The Untitled Space is pleased to present duo exhibition, “EXPOSED” featuring works by artists Grace Graupe-Pillard and Robin Tewes. Curated by gallery director Indira Cesarine, the exhibit will open on September 24th, with an artist reception on September 26th, 2019 and will be on view through October 12th, 2019. Practicing since the 1970’s and 80s, pioneering feminist artists Grace Graupe-Pillard and Robin Tewes have very different artistic styles, yet both have explored through their works over the last several decades portraits of contemporary America, depicting individuals and environments that resonate with our collective conscious as familiar, recognizable and yet unconventional. Duo exhibition, “EXPOSED” presents their unique female perspective on this universe with works that inspire an ongoing dialogue and challenge the outdated notions of men and women's conventional roles. Their signature styles reveal portraits that address a shift in consciousness by examining the way we perceive one another. Voyeuristic themes have consistently inspired both artists, yet their individual styles approach it conceptually from unique angles. Exhibition “EXPOSED,” through a selection of recent as well as historical works by both artists, reflects on the fragility of being human, and reveals a vision of our culture that is at once subtle yet a remarkable reminder of the struggles faced in these challenging and changing times. Their works communicate past and present narratives, chronicling moments in time as if from their own private journals, unfolding complex identities through their confidential lens.

In Graupe-Pillard's realist portraits and paintings of nudes, the backgrounds are stripped bare as are the subjects. The naked and larger than life portraits give her an opportunity to emphasize the subject’s individualism, as well as address the human condition and aging process. States the artist, “I metaphorically dissolve into my subjects. I am admittedly a “voyeur” in the sense that I like observing something that is considered to be private. I feel that voyeurism in the context of art requires a penetrating look at the human physiognomy - be it the face or the naked body fully exposed - conjoined through the medium of paint, a sensual phenomenon that occurs when I work without restraint, without self-consciousness, taking poignant risks that reveal a shared humanity.”
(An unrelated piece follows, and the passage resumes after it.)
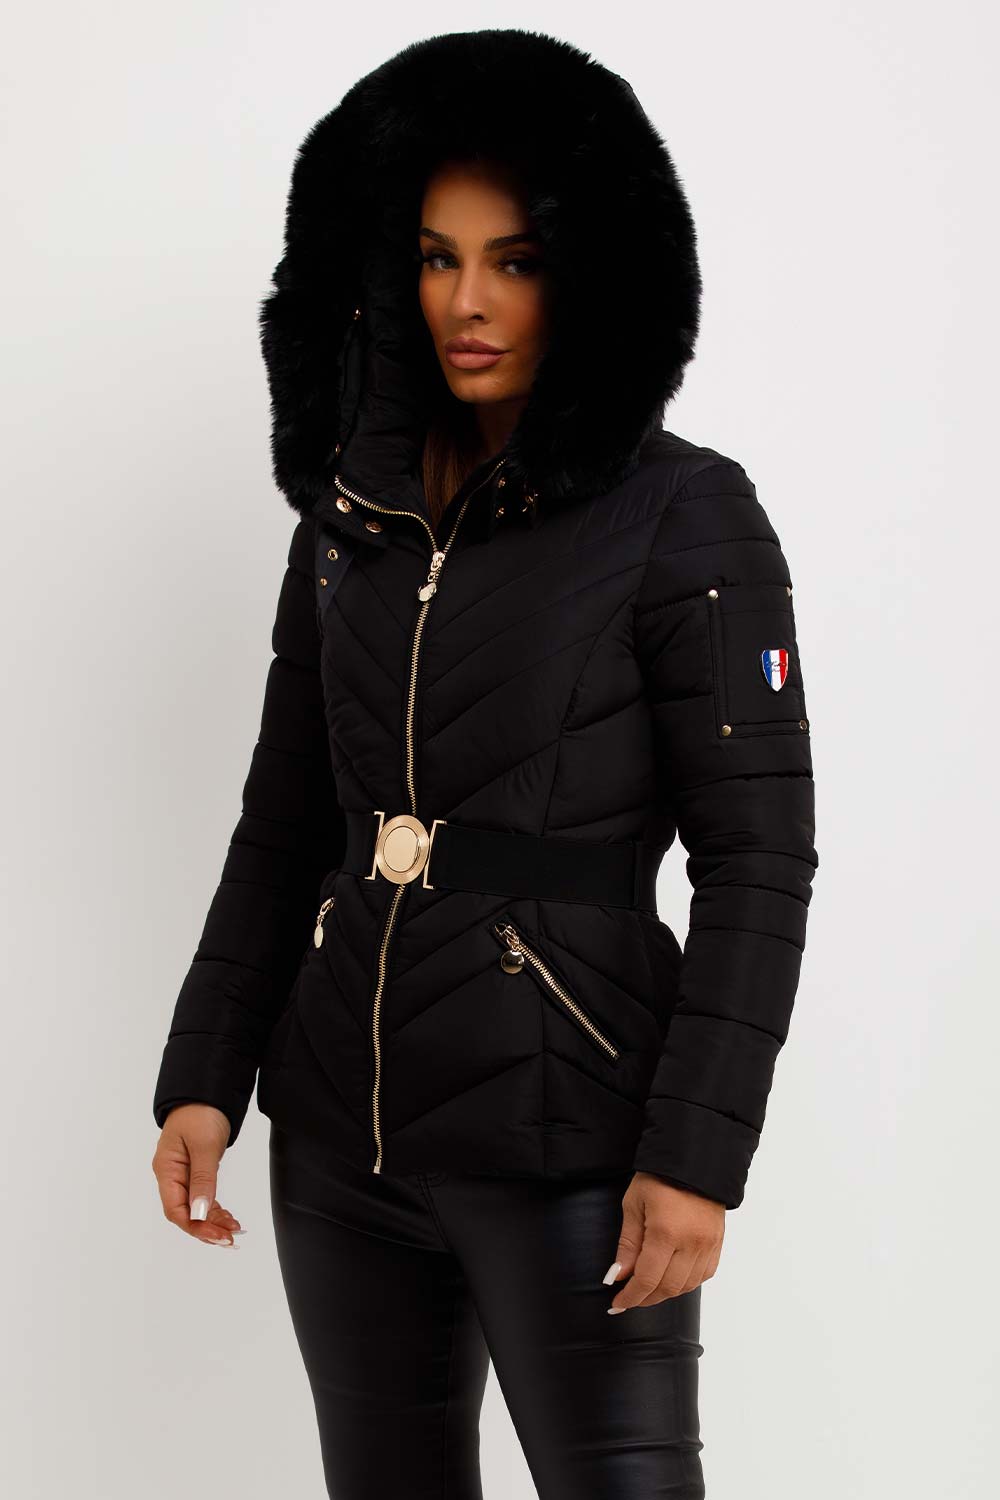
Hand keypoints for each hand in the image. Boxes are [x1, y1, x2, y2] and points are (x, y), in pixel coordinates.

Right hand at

Graupe-Pillard has concentrated on portraiture since her early charcoal drawings which she exhibited at The Drawing Center, NYC in 1981. Her work, which has been exhibited at notable institutions such as MOMA PS1 and galleries including Cheim & Read Gallery (NY) and Carl Hammer Gallery (Chicago), has evolved from over the years from pastels to large-scale oil paintings and installations of people who she describes as “having not been integrated into mainstream society.” Her more recent paintings, inspired by selfies and iPhone photographs, attempt to convey the vitality and diversity of 21st century contemporary culture while capturing the ineffable moments in our lives. “The sensuality and radiant beauty of youth and ethnic diversity are depicted in my choice of subjects, as well as the ravages of time which are imprinted on our being. All stages of life are filled with humanity that both elevates and dissipates the spirit.”

Robin Tewes’s work reflects not only the artist’s expression of her inner thoughts and feelings but also her fascination with the interconnection of interior and exterior spaces. Her paintings invoke a complex and often surreal narrative of voyeurism that draws the viewer into an intimate dialogue. “I'm interested in how much a single narrative moment can tell us about our selves and the culture we live in. My work is involved with expressing paradoxical truths and the short stories have psychological theory. I think of the world as a stage, loaded with images that I’m interested in redefining or evaluating, so that I become the voyeur along with the viewer. Repeated images such as brick, plants, crumpled paper, windows and sky, reflect the surreal subtleties that lurk in the mundane and peripheral experience of contemporary life,” states Tewes. The walls or backgrounds of her paintings are minimal, but at a closer glance are covered with words and images scratched or painted on the surface. Her intention is that nothing is what it seems, especially at first glance.

The Queens-born, New York City-based artist Robin Tewes, known since the early 1980s for her representational paintings of frozen and narrative-like moments, has shown her work in numerous solo exhibitions as well as museums including P.S. 1, the Museum of Modern Art, the Whitney Museum, and The Drawing Center. Tewes paints everyday people and domestic interiors in a precise, almost deadpan style that Artforum critic Ronny Cohen called "searingly direct" in its presentation of information and emotional impact. She often incorporates subtle, graffiti-like text into her paintings, suggesting pointed or disquieting thoughts, conversations or social commentary on the scene being portrayed. ARTnews' Barbara Pollack described Tewes's work as maintaining "an edgy balance between surrealism and soap opera." In addition to her art practice, Tewes has worked as an educator, lecturer, curator and activist. She has contributed socially-minded works to numerous exhibitions and benefits focusing on issues including women's reproductive rights, human trafficking, aggression, environmentalism, and the Iraq War. Tewes has long been rumored to be one of the original members of the controversial, anonymous feminist collective the Guerrilla Girls, known as member "Alice Neel."